== Material shown ==

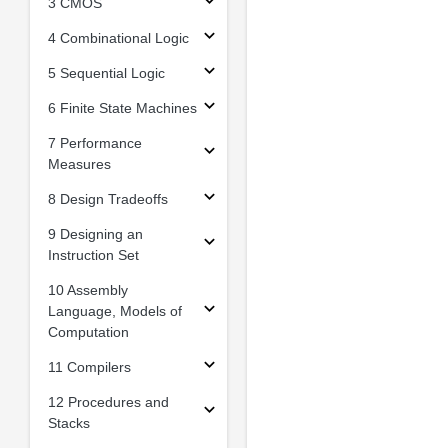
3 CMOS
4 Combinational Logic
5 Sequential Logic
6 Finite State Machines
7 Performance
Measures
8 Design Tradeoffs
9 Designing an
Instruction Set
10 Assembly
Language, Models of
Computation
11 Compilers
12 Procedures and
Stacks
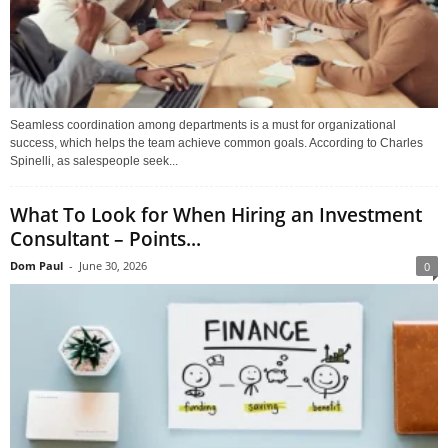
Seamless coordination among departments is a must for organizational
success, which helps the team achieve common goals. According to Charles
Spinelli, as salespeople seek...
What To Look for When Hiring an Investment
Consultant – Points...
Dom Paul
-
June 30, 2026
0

===

Problem requirements: Reproduce the listing with "Logic" swapped for "Circuits" wherever it occurs, keeping everything else the same and leaving out the picture markers.

Answer below:
3 CMOS
4 Combinational Circuits
5 Sequential Circuits
6 Finite State Machines
7 Performance
Measures
8 Design Tradeoffs
9 Designing an
Instruction Set
10 Assembly
Language, Models of
Computation
11 Compilers
12 Procedures and
Stacks
Seamless coordination among departments is a must for organizational
success, which helps the team achieve common goals. According to Charles
Spinelli, as salespeople seek...
What To Look for When Hiring an Investment
Consultant – Points...
Dom Paul
-
June 30, 2026
0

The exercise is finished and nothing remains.